## Exercise data

Content starts

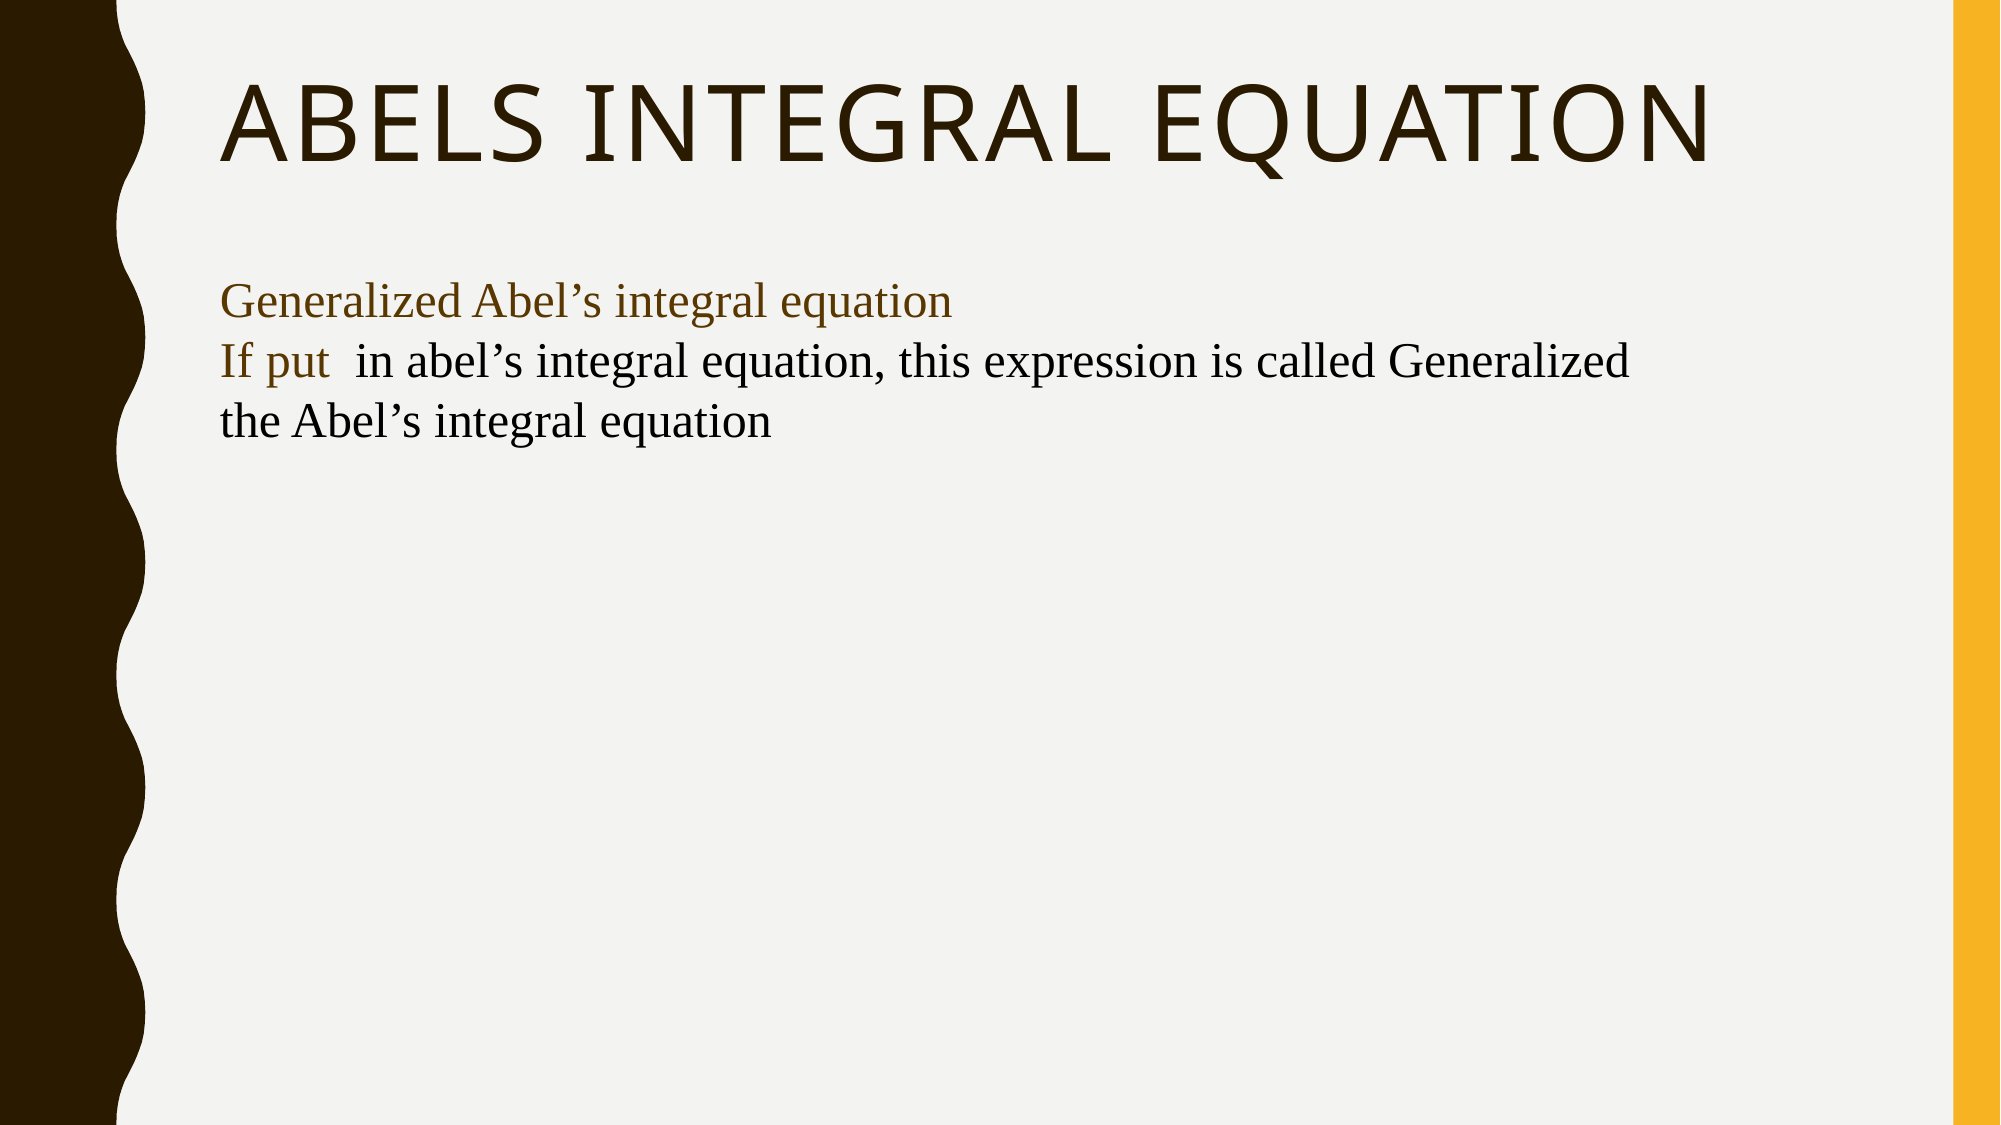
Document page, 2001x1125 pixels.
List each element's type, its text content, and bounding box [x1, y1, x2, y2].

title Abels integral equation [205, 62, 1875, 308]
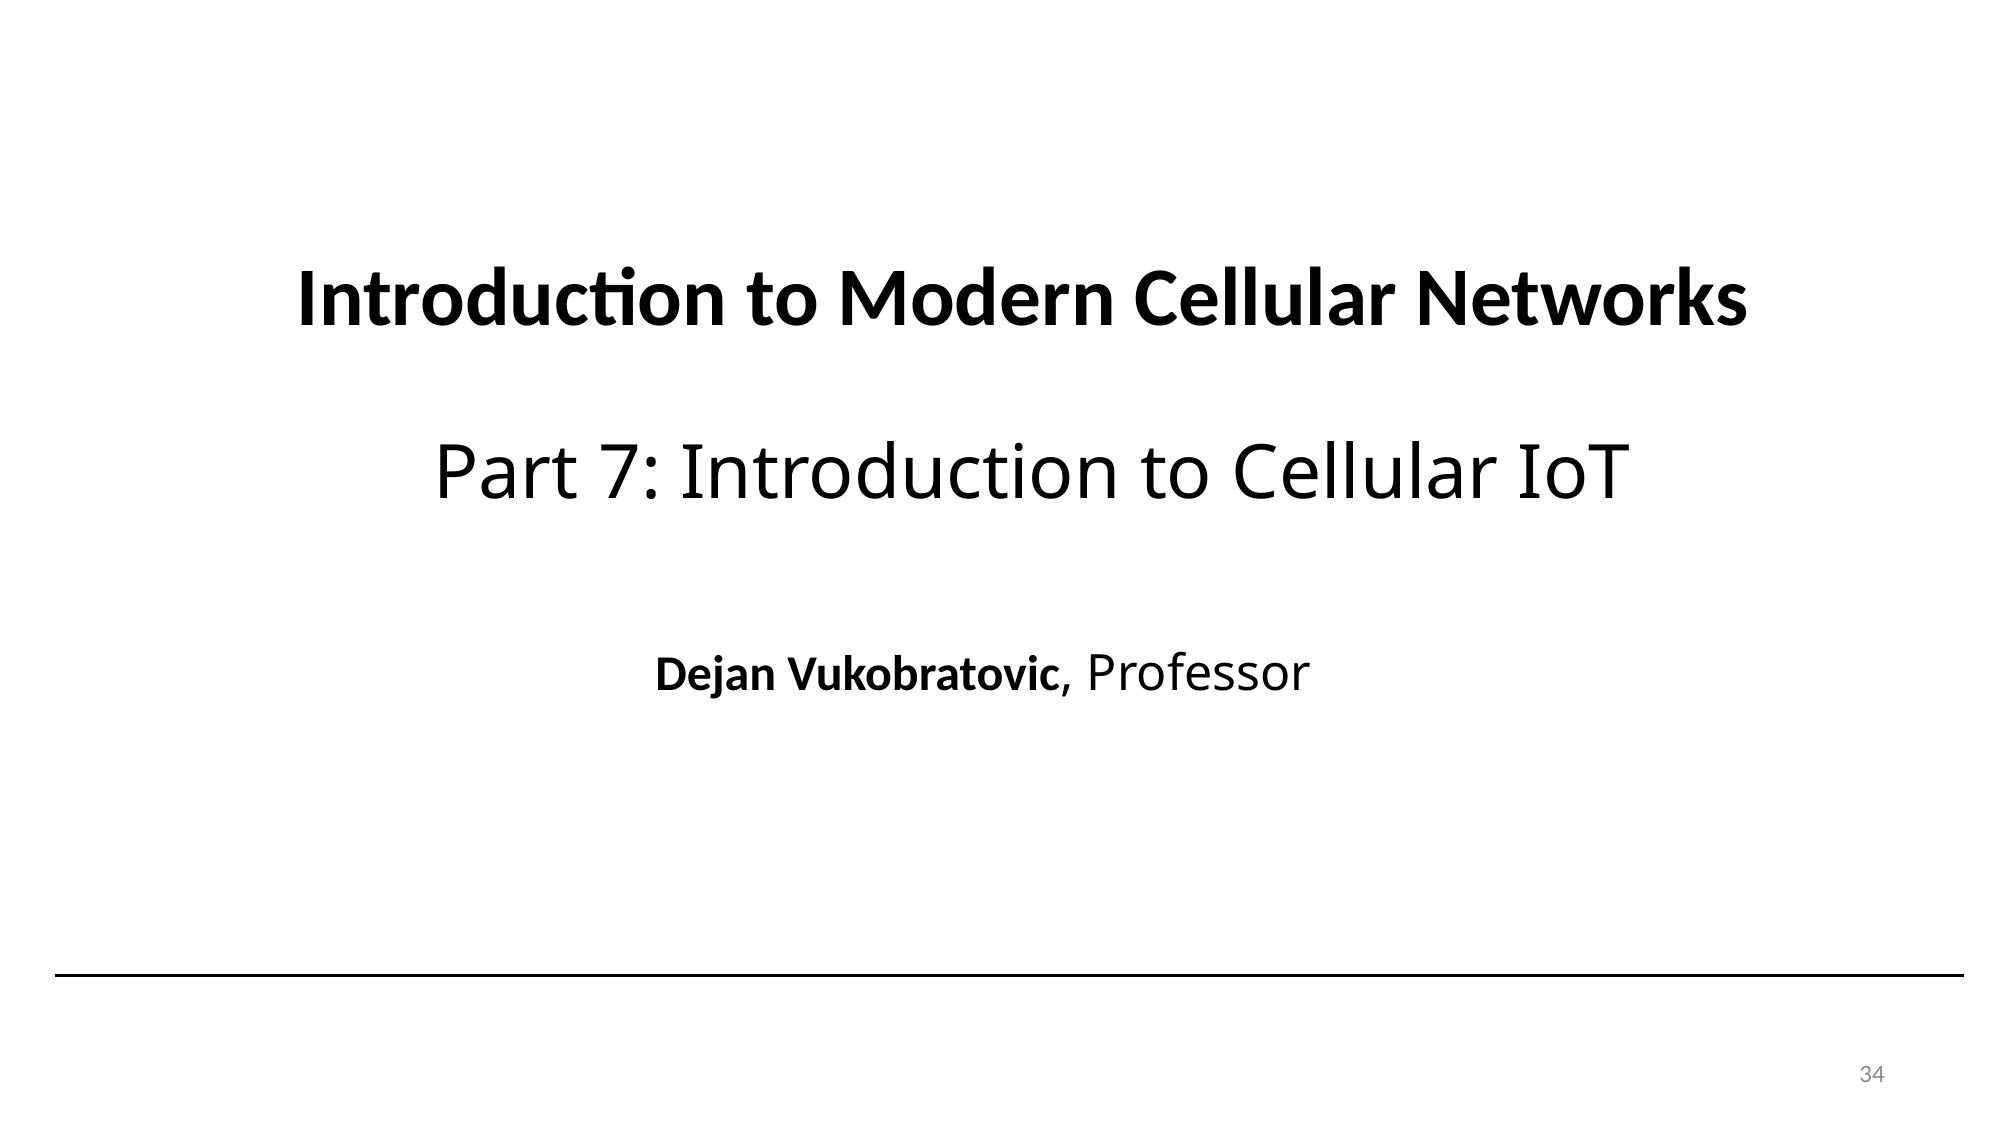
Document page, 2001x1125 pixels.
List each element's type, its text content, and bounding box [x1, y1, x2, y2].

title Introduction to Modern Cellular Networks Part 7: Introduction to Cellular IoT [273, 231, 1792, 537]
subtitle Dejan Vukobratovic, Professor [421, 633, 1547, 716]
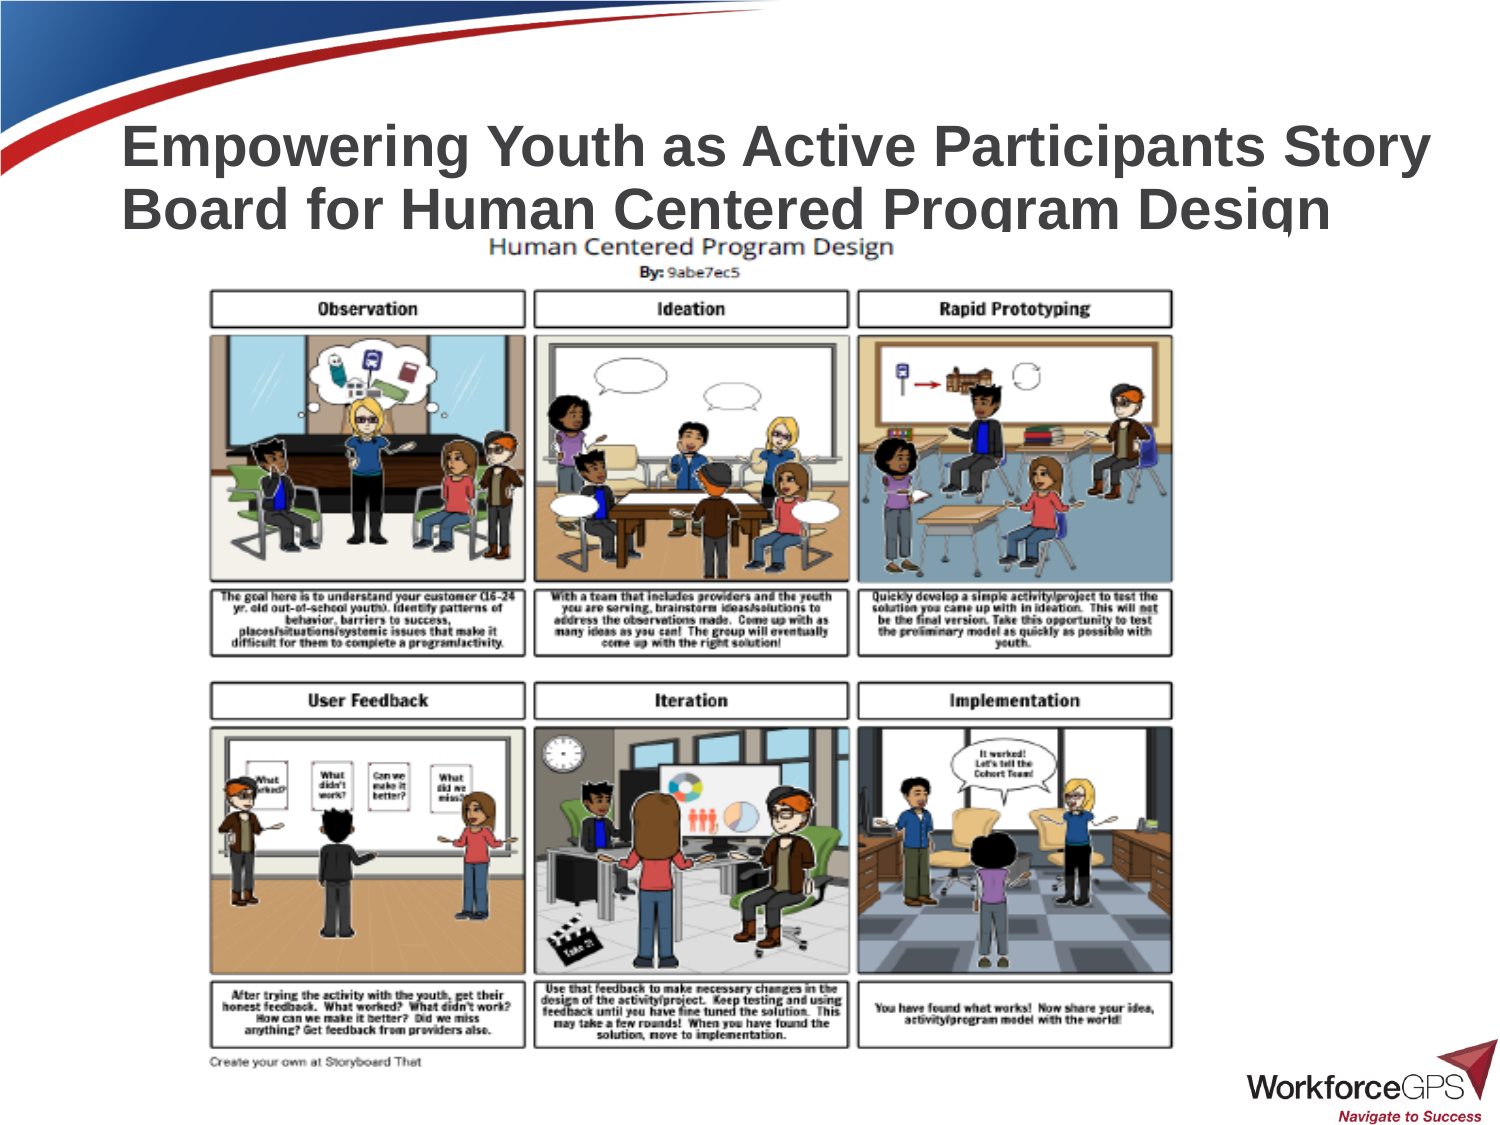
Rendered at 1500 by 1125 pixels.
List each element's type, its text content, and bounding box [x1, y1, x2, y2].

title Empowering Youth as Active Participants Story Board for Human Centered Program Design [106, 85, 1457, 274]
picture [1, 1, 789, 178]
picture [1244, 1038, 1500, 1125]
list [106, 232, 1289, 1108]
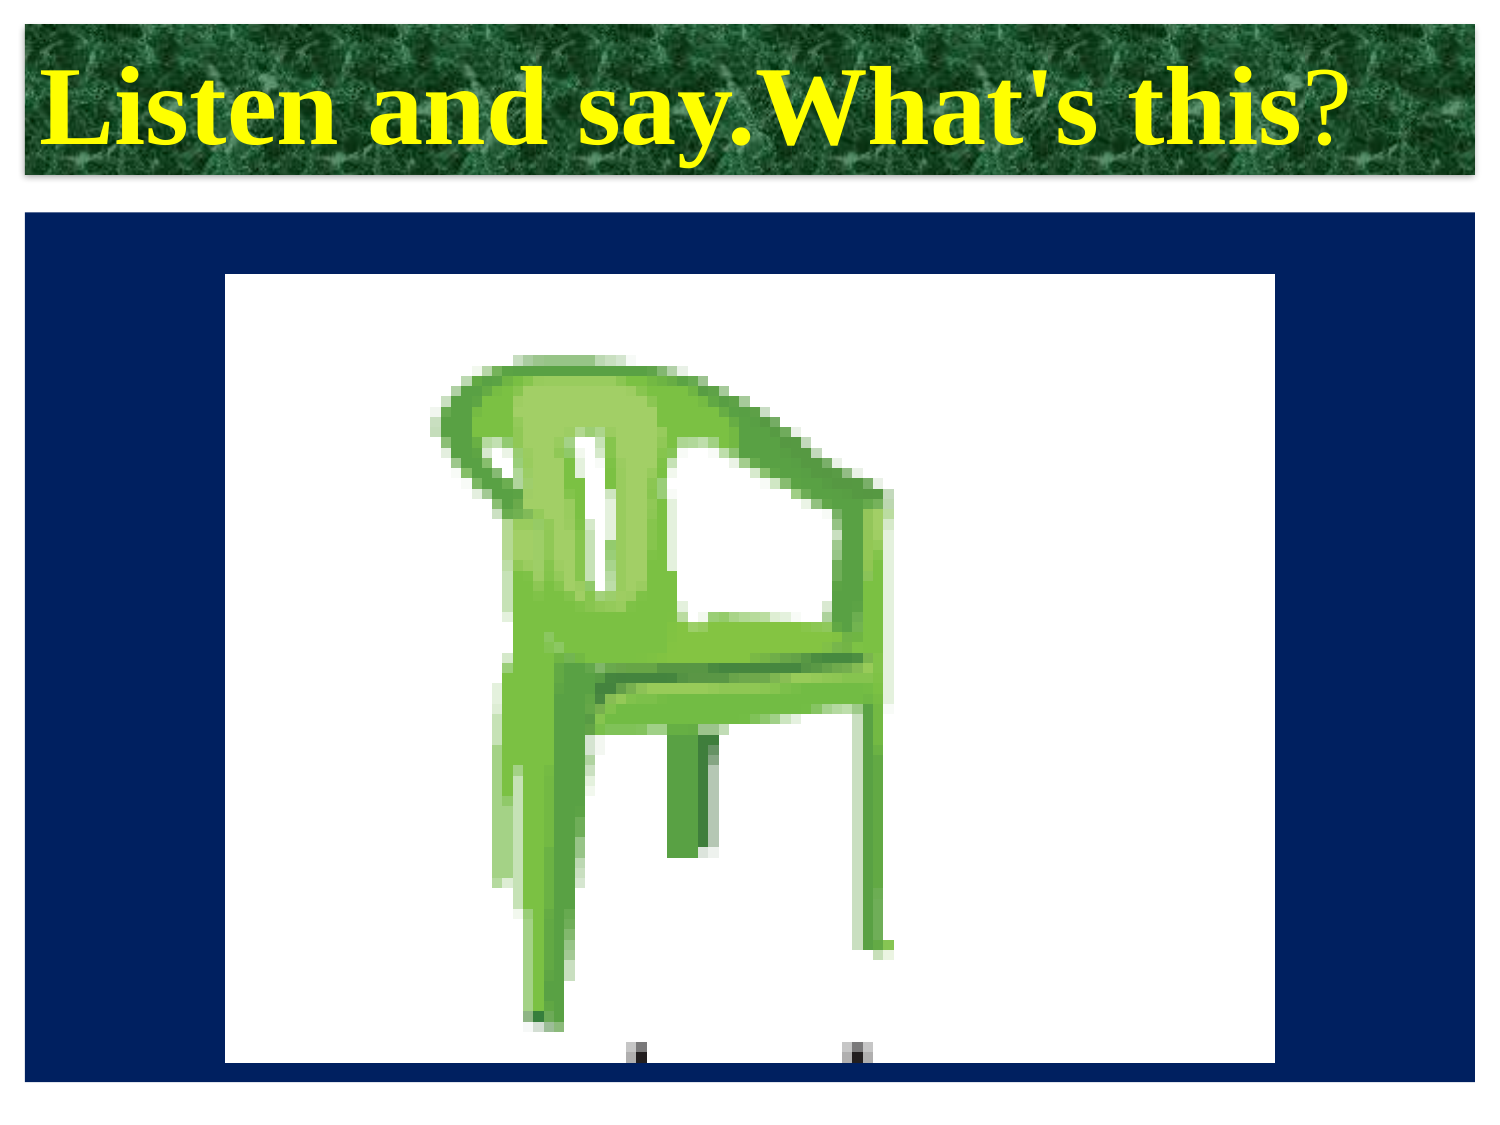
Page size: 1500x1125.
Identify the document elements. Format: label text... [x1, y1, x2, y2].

Content ends

## Exercise instructions
Give back the listing exactly, without a single picture.

## Solution to the exercise
Document page, 2001x1125 pixels.
List each element's type, its text content, and bounding box [x1, y1, x2, y2].

title Abels integral equation [205, 62, 1875, 308]
Document page, 2001x1125 pixels.
List each element's type, its text content, and bounding box [x1, y1, x2, y2].

title Introduction to Modern Cellular Networks Part 7: Introduction to Cellular IoT [273, 231, 1792, 537]
subtitle Dejan Vukobratovic, Professor [421, 633, 1547, 716]
Rendered at 1500 by 1125 pixels.
List each element's type, its text content, and bounding box [x1, y1, x2, y2].

title Empowering Youth as Active Participants Story Board for Human Centered Program Design [106, 85, 1457, 274]
picture [1, 1, 789, 178]
picture [1244, 1038, 1500, 1125]
list [106, 232, 1289, 1108]
Page size: 1500x1125.
Identify the document elements. Format: label text... [x1, y1, x2, y2].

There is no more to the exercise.